Passage for review.
This architecture, while involving several moving parts, provides a secure and resilient authentication system. The BFF protects the client secret, the Android client uses modern, state-driven UI and secure storage, and the refresh mechanism handles the inevitable token expiry with grace. The clear separation of responsibilities makes each component easier to reason about, test, and maintain.
The current implementation still has boundaries. It relies on a client-side refresh token, which, while stored encrypted, remains on a potentially compromised device. An alternative, more complex architecture could involve the BFF managing the OIDC tokens entirely and issuing its own short-lived, encrypted session cookie to the client. This would move the refresh logic and token storage completely to the server, enhancing security at the cost of increased BFF statefulness and complexity. Furthermore, this design does not account for server-initiated logout flows, such as OIDC’s Back-Channel Logout, which would require a persistent connection or push notification mechanism to invalidate the client’s session in real-time.

Recorded data.
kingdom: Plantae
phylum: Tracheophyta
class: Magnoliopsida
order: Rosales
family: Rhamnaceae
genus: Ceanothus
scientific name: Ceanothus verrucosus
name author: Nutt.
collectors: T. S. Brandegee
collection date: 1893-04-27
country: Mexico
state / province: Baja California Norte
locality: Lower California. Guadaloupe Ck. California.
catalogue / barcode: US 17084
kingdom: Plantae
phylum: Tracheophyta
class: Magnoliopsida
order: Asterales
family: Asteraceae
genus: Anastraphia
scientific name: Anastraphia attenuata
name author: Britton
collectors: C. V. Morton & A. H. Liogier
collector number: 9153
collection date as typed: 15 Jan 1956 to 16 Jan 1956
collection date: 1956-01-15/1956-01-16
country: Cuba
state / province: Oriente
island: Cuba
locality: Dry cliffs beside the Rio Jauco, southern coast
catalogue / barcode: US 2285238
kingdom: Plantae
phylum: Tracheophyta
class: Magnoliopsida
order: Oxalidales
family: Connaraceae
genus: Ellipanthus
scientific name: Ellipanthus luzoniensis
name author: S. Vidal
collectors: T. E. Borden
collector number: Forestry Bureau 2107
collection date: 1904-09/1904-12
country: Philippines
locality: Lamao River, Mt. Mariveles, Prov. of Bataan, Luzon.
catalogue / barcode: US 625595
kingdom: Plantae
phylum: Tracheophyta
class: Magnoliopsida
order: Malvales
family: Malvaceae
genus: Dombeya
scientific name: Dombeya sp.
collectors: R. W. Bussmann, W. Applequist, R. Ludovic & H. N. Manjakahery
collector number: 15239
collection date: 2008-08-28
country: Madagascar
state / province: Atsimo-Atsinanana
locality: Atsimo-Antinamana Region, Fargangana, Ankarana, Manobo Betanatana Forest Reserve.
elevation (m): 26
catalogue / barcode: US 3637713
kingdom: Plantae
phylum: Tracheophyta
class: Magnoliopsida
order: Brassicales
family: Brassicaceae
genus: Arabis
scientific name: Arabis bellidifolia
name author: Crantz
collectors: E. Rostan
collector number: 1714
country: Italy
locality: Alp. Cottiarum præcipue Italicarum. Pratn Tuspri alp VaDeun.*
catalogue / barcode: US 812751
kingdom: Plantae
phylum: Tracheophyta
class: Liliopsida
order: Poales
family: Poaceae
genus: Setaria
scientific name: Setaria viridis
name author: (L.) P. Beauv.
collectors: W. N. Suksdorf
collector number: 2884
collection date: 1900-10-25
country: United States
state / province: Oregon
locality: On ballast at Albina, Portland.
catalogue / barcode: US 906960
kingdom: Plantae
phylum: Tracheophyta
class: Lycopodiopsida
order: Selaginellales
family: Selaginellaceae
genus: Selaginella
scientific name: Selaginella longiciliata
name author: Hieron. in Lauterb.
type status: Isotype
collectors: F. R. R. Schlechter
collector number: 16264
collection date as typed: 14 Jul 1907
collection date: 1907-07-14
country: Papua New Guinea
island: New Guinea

Goal of the exercise.
Please retype the authentication architecture passage word for word, starting with "The current implementation" and going on through "session in real-time.".

Result of this task.
The current implementation still has boundaries. It relies on a client-side refresh token, which, while stored encrypted, remains on a potentially compromised device. An alternative, more complex architecture could involve the BFF managing the OIDC tokens entirely and issuing its own short-lived, encrypted session cookie to the client. This would move the refresh logic and token storage completely to the server, enhancing security at the cost of increased BFF statefulness and complexity. Furthermore, this design does not account for server-initiated logout flows, such as OIDC’s Back-Channel Logout, which would require a persistent connection or push notification mechanism to invalidate the client’s session in real-time.